He had imagined it from her words the night before. But now, unwittingly, she had made it plain. What Kneedrock had told Carleigh was true.
Nina was his wife—the wife of his youth—and her marriage with Colonel Darling had been bigamy, committed in ignorance of the truth.
Lord Kneedrock stood motionless and silent. Again his eyes—those eyes so strangely changed—were bent upon the rug at his feet.
And the woman went on: "Just for a year, Hal. That's all. And if I'm not a good wife—if I look aside even a hair's breadth—you may kill me, or I'll kill myself when you give the word."

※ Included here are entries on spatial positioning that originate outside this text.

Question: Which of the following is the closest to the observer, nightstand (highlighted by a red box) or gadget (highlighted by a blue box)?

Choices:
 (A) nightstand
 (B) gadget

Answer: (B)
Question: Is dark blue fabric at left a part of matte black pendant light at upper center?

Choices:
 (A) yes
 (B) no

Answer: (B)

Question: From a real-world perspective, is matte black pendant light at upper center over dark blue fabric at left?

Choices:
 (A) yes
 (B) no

Then the man before the fireplace seemed to rouse himself out of a dream. There was no question that her entreaty had held him. It had indeed touched the depths of him.
In his mentally dulled state, such a culmination as she begged for had seemed not only desirable, but possible.
But now, all at once, there had floated back a memory of another face and another voice—a face and a voice too recently seen and heard to be quite clouded and hushed by the present.
Figuratively he shook himself, drew his hands from his pockets, lifted his tawny head, and turned upon her his unfamiliar eyes.
"Very, very pretty," he sneered cruelly. "But it's too late. I've another love—all my own, too, and not tarnished and worn thin by general use. You're no wife of mine—remember that—you sacrificed all claim. Besides, you're—you're—"
The blood was pounding in his neck, and he paused to jerk at his collar in an effort to free his throat.